**GIVEN MATERIAL**
-- Opening Marker --
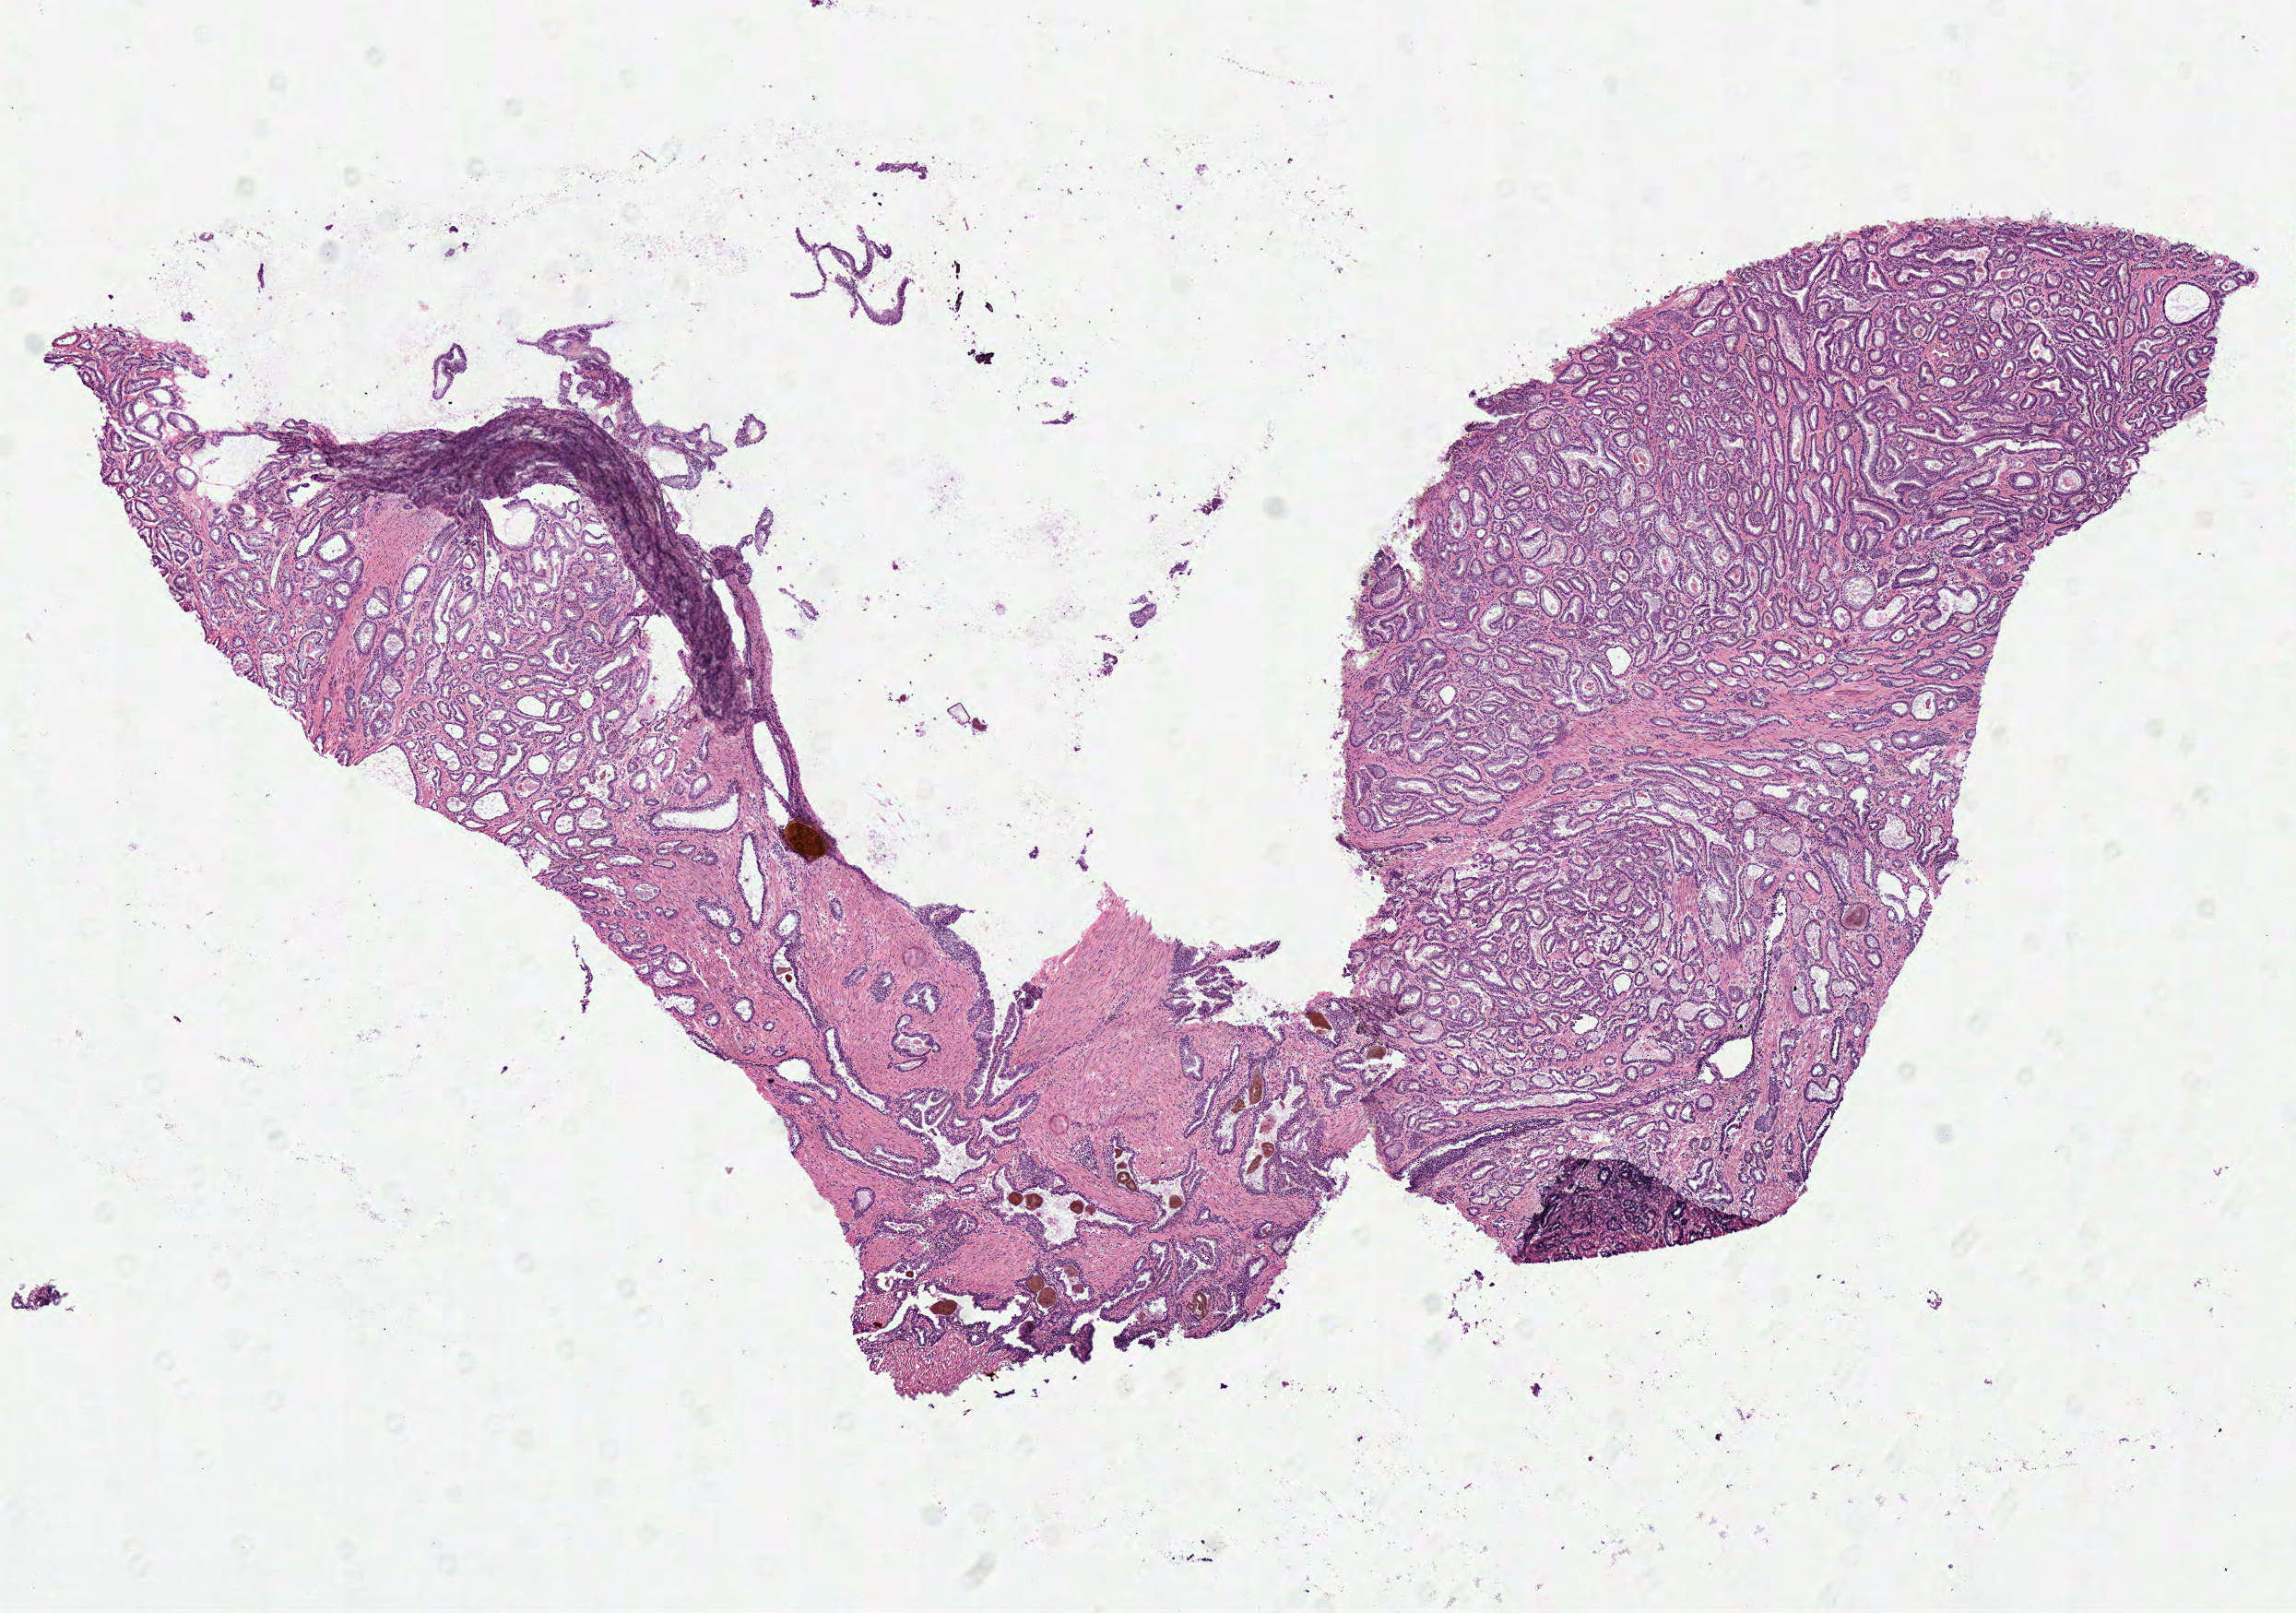
Digitized H&E-stained tissue section (whole slide), shown as a low-resolution overview of the whole scanned area (about 9.8 x 6.9 mm); frozen section from the top of the tissue portion; prostate, primary tumour sample. Male, age 52 years at initial diagnosis. Gleason score: 7 (3+4). Pathologist review of this section (percent, as recorded): tumour cells 70%, tumour nuclei 75%, normal cells 15%, stromal cells 15%, necrosis 0%. Infiltration values recorded for this section: lymphocyte infiltration 2%, monocyte infiltration 0%, neutrophil infiltration 0%.
* histologic diagnosis: Acinar cell carcinoma (prostate gland)
* lymph nodes positive (case pathology): 0 of 1 examined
-- Closing Marker --
No picture should be included when the data are set down again exactly.

Digitized H&E-stained tissue section (whole slide), shown as a low-resolution overview of the whole scanned area (about 9.8 x 6.9 mm); frozen section from the top of the tissue portion; prostate, primary tumour sample. Male, age 52 years at initial diagnosis. Gleason score: 7 (3+4). Pathologist review of this section (percent, as recorded): tumour cells 70%, tumour nuclei 75%, normal cells 15%, stromal cells 15%, necrosis 0%. Infiltration values recorded for this section: lymphocyte infiltration 2%, monocyte infiltration 0%, neutrophil infiltration 0%.
* histologic diagnosis: Acinar cell carcinoma (prostate gland)
* lymph nodes positive (case pathology): 0 of 1 examined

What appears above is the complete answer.